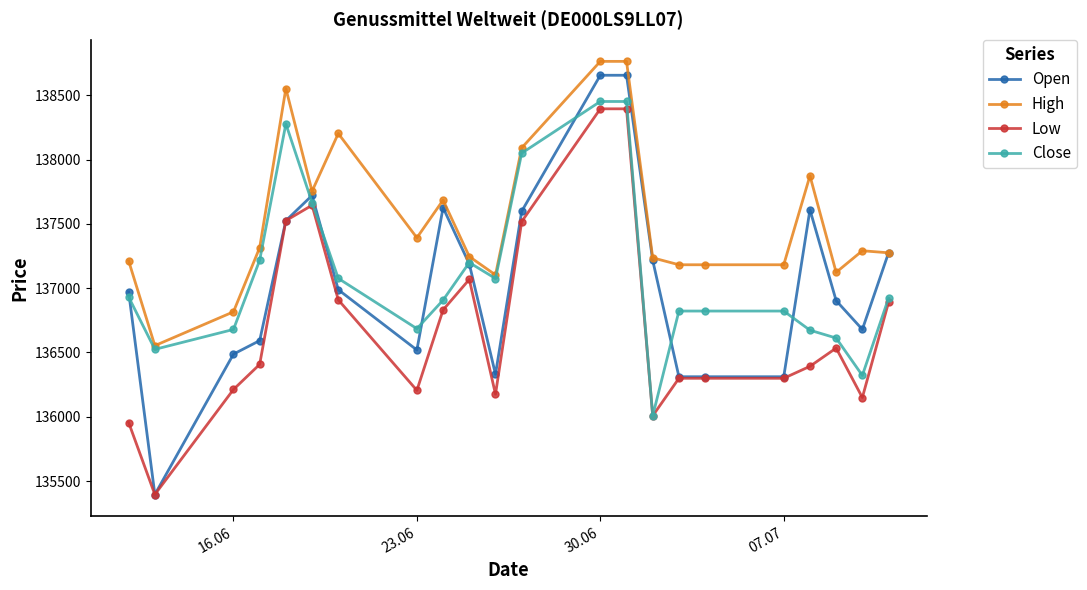

True or false: Open has more than 1 interior local peaks.

True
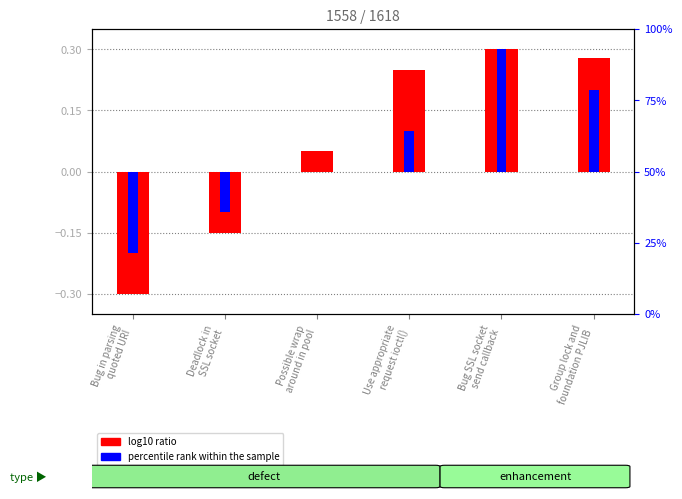

Is the value of log10 ratio at Group lock and
foundation PJLIB greater than the value of percentile rank within the sample at Bug in parsing
quoted URI?

Yes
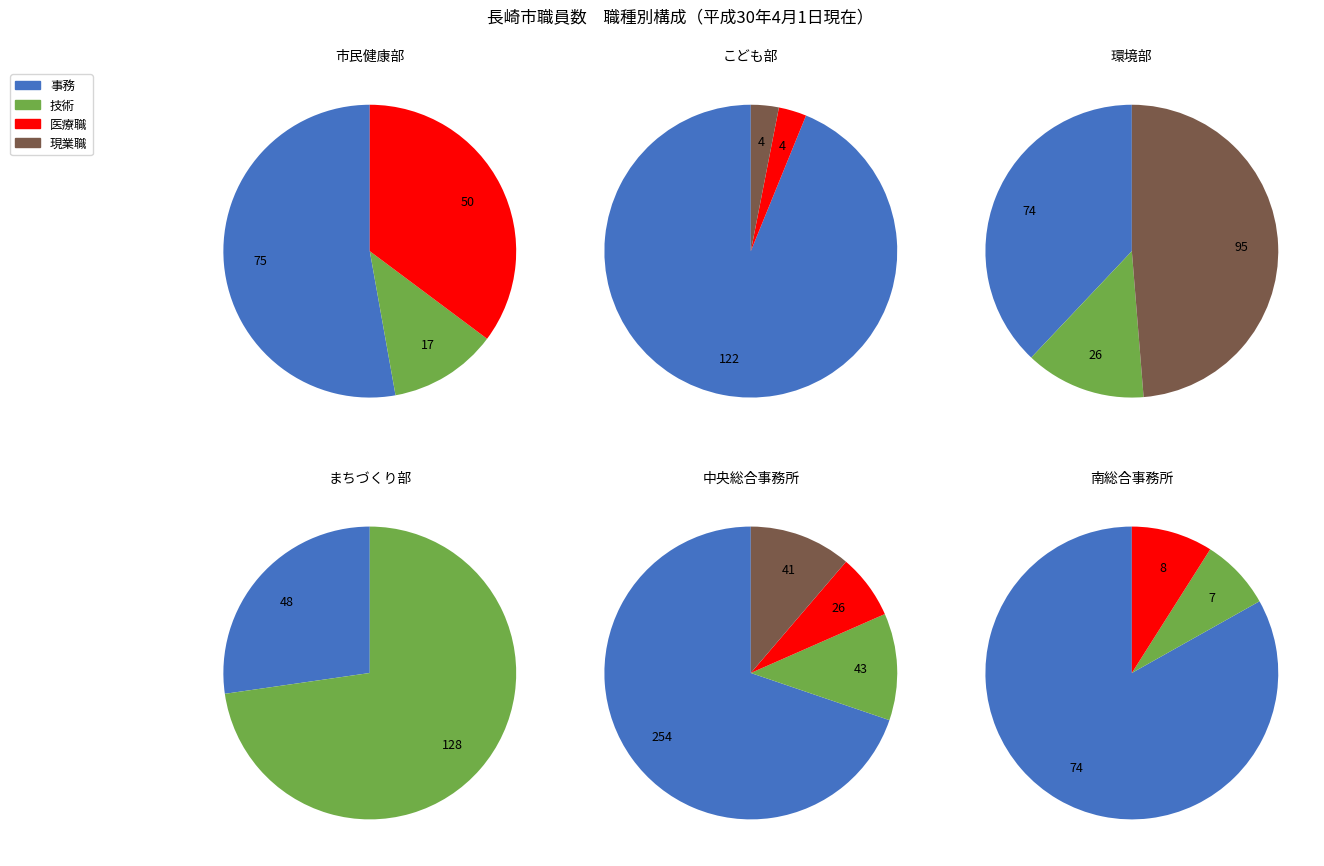

What portion of the pie excludes こども部?

95.2%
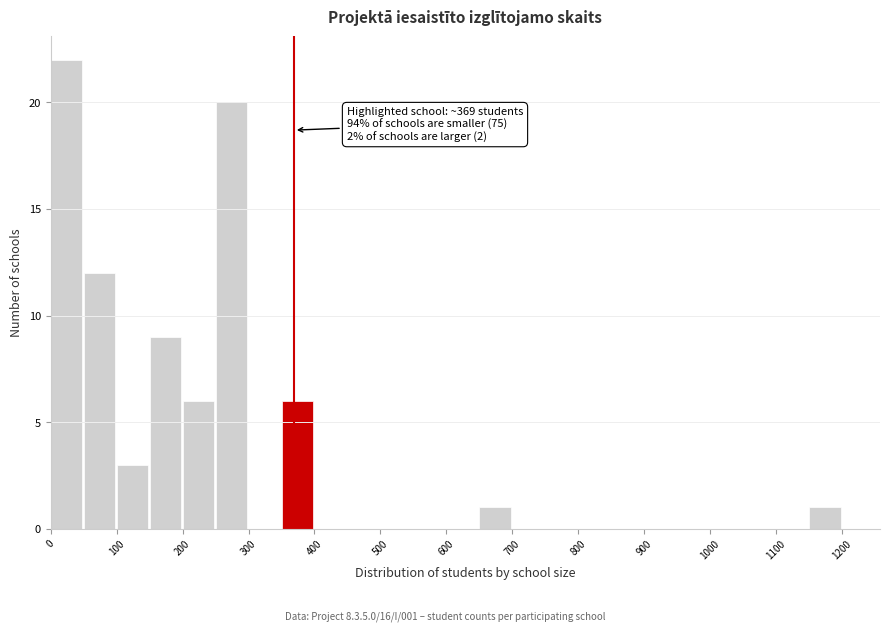

Which range on the x-axis has the tallest bar?

0 to 50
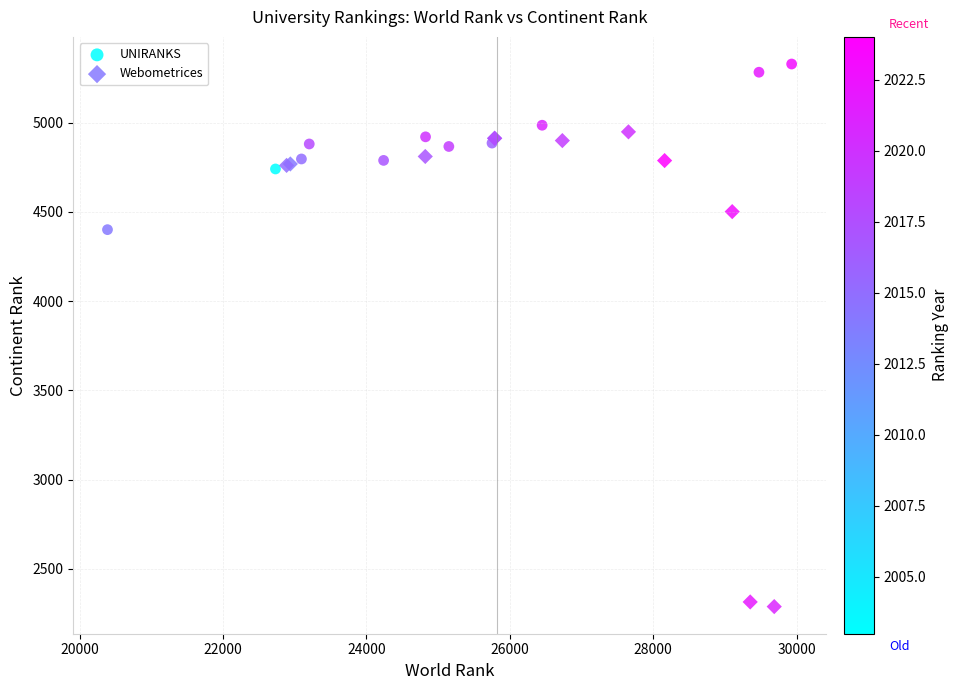

Which series has the largest Y range (max minus min)?

Webometrices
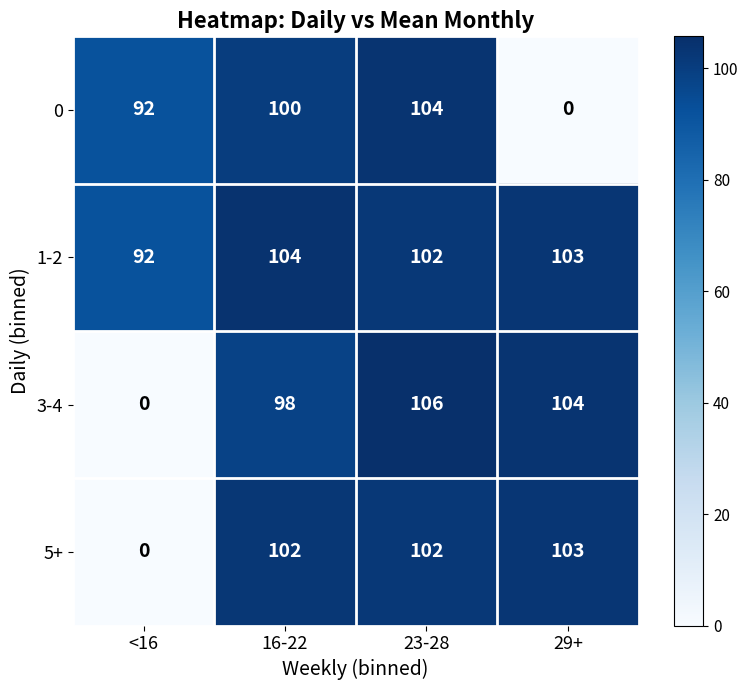

How many data points does each series have?

4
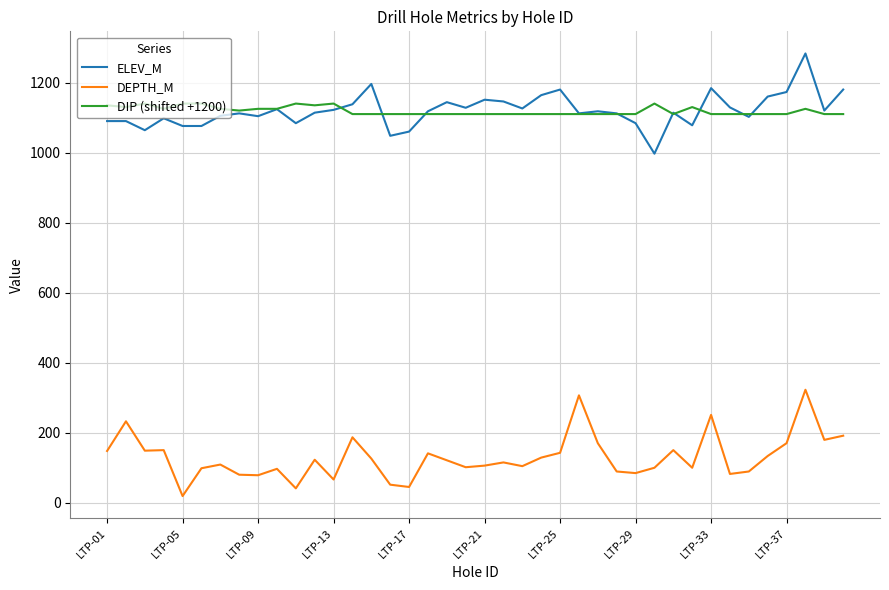

Is this an area chart (filled region under the line)?

No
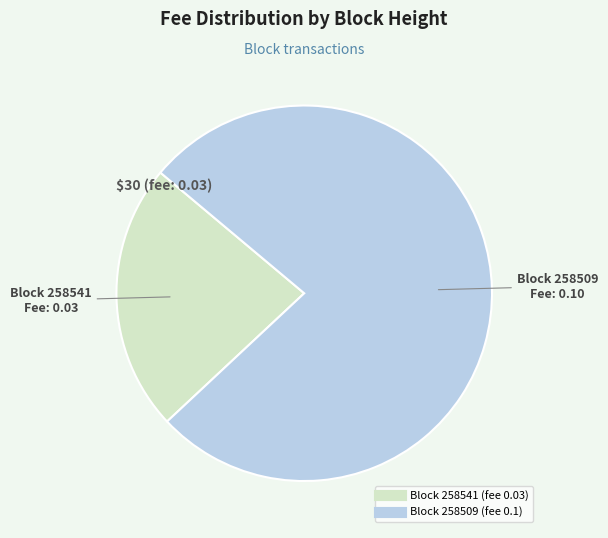

Does any single category account for the majority?

Yes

★ ★ ★

_Exercise objective_
Rewrite all of the rows above, replacing "series" with "dataset" and leaving everything else unchanged. Omit the picture placeholders from your answer.

_Your response_
True or false: Open has more than 1 interior local peaks.

True

Is the value of log10 ratio at Group lock and
foundation PJLIB greater than the value of percentile rank within the sample at Bug in parsing
quoted URI?

Yes

What portion of the pie excludes こども部?

95.2%

Which range on the x-axis has the tallest bar?

0 to 50

Which dataset has the largest Y range (max minus min)?

Webometrices

How many data points does each dataset have?

4

Is this an area chart (filled region under the line)?

No

Does any single category account for the majority?

Yes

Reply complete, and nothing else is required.